DIRECTIONS FOR THIS TASK:
Would you return the listing that follows exactly, leaving its pictures behind?

GIVEN DATA:

────────────────────

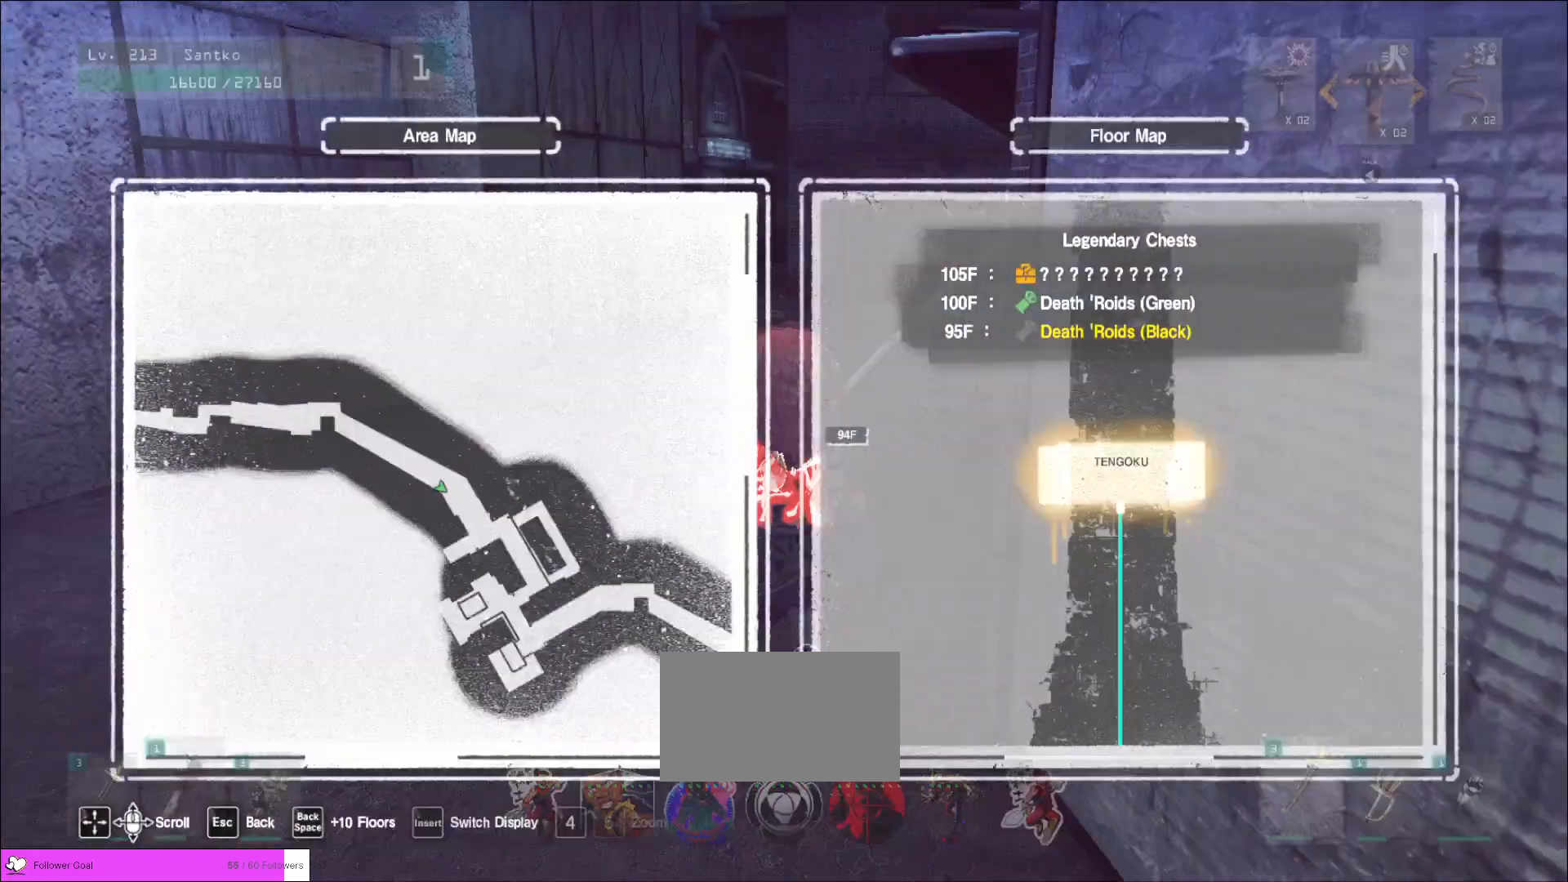
{"keys": ["ctrl", "w"], "mouse": []}
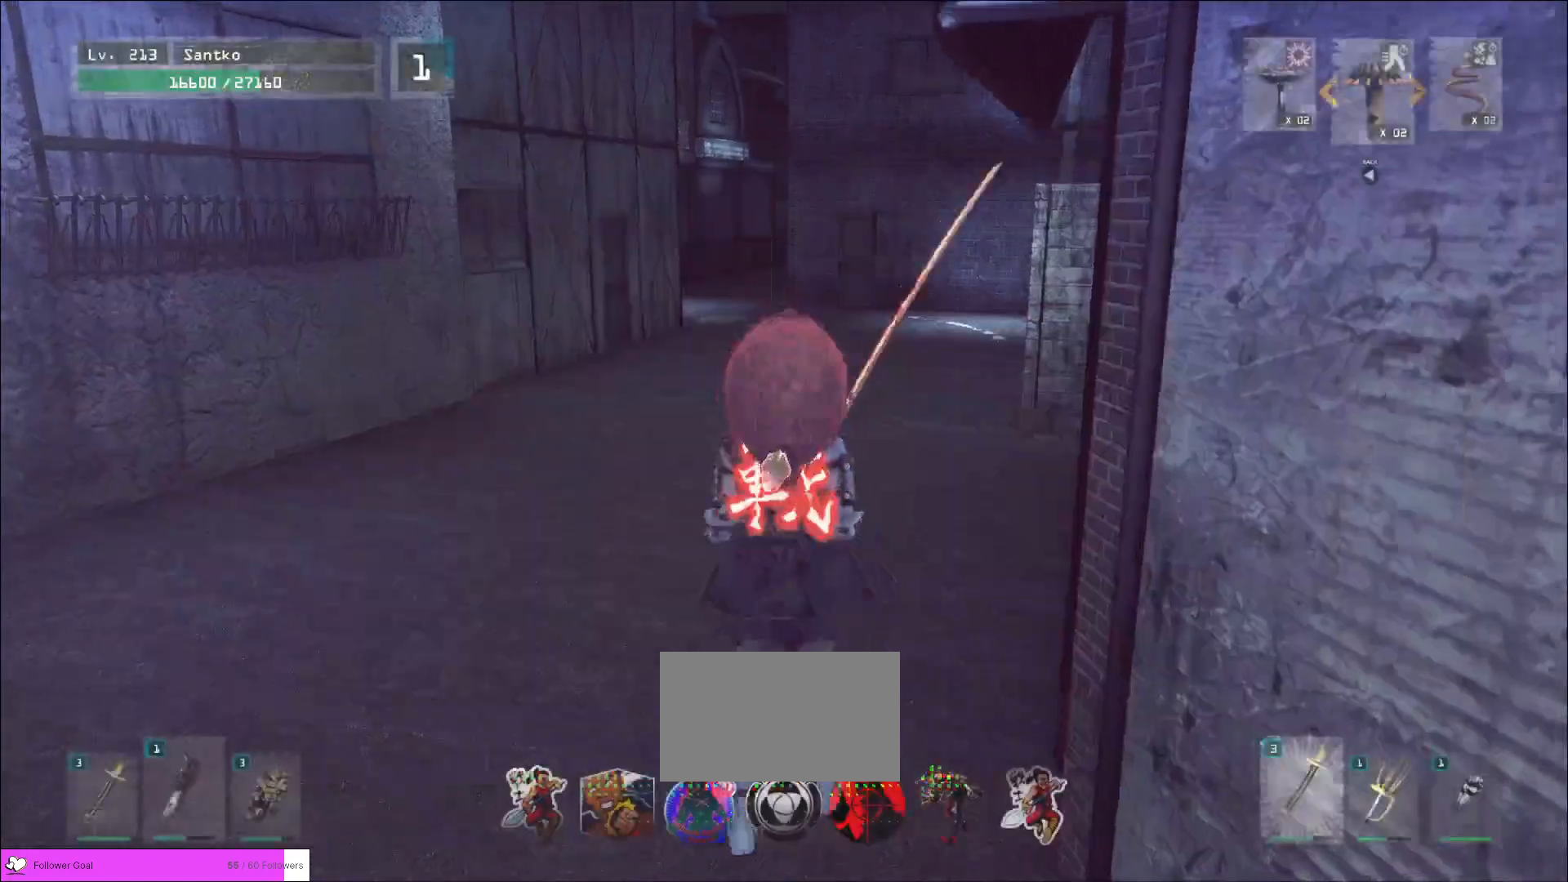
{"keys": ["w"], "mouse": [], "events": [[80, "ctrl", "up"]]}
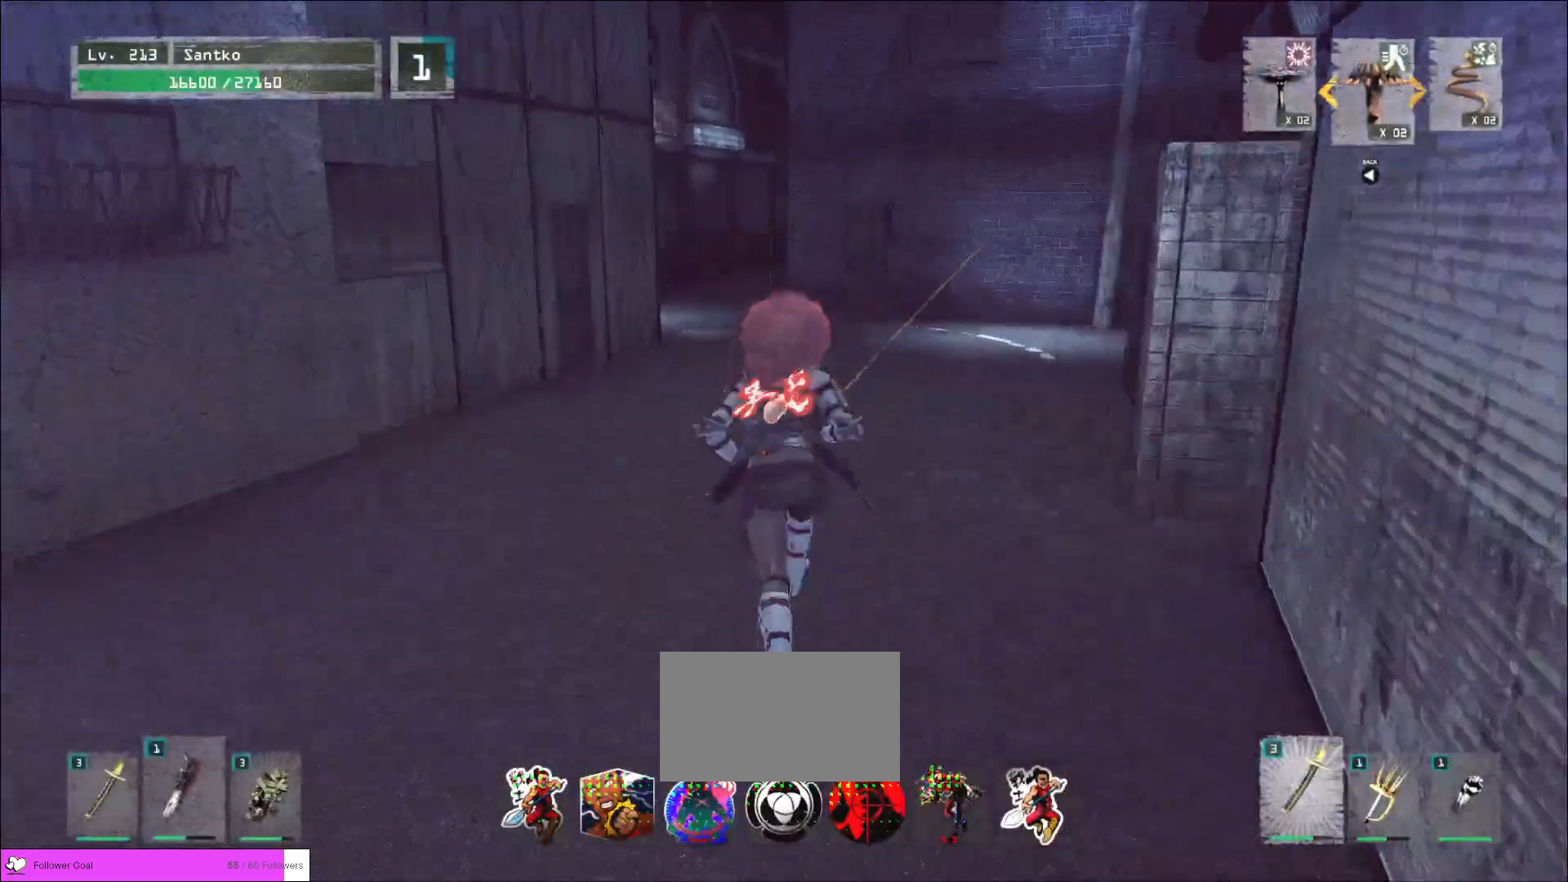
{"keys": ["w"], "mouse": [], "events": []}
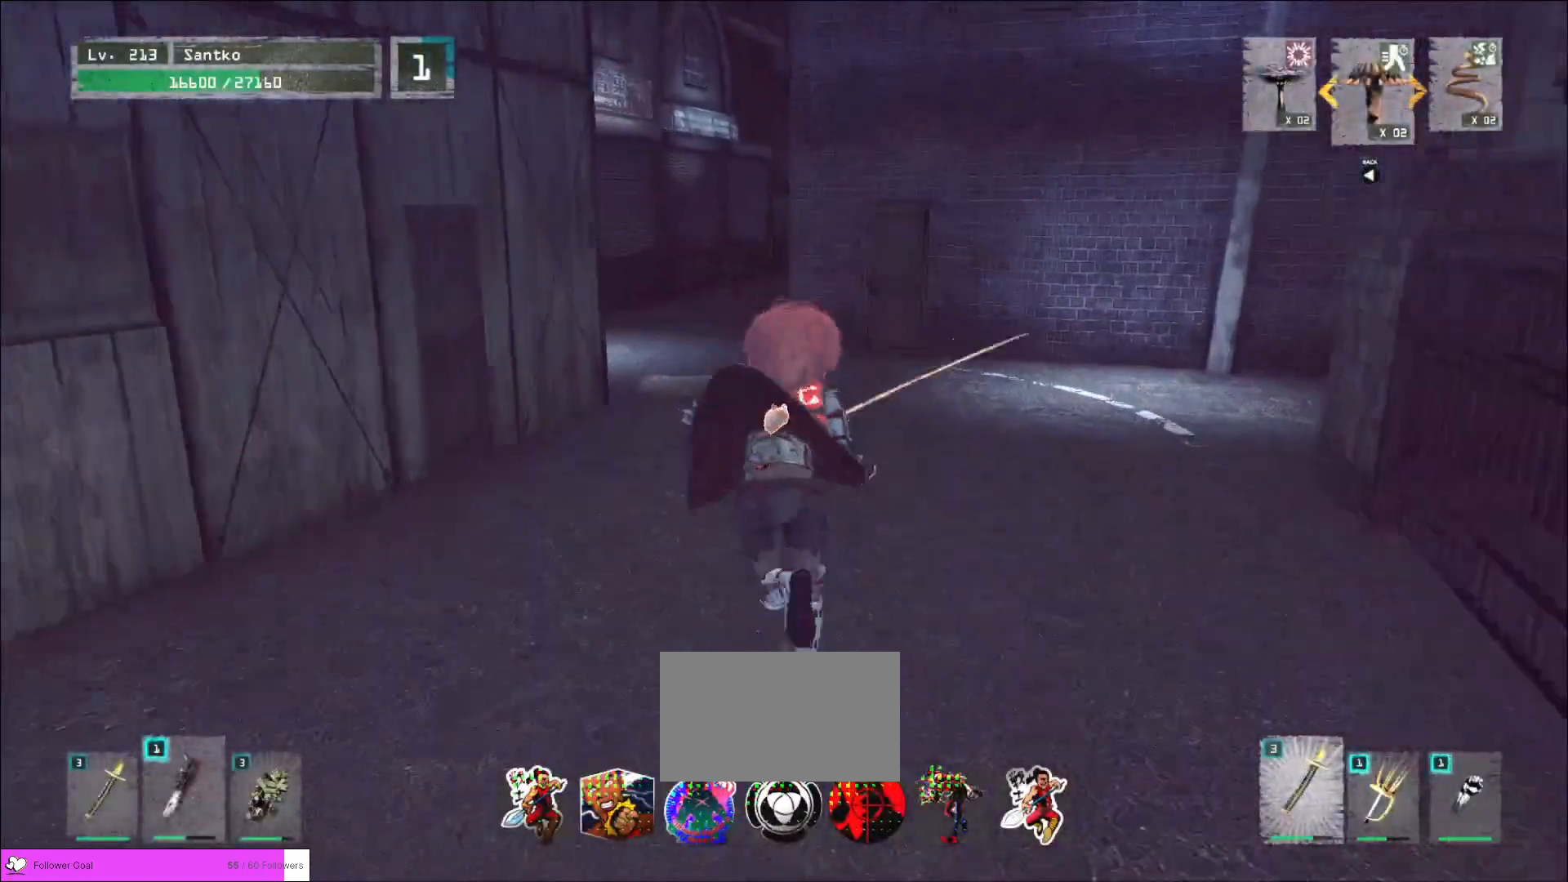
{"keys": ["w"], "mouse": [], "events": []}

────────────────────

WRITTEN SOLUTION:
{"keys": ["ctrl", "w"], "mouse": []}
{"keys": ["w"], "mouse": [], "events": [[80, "ctrl", "up"]]}
{"keys": ["w"], "mouse": [], "events": []}
{"keys": ["w"], "mouse": [], "events": []}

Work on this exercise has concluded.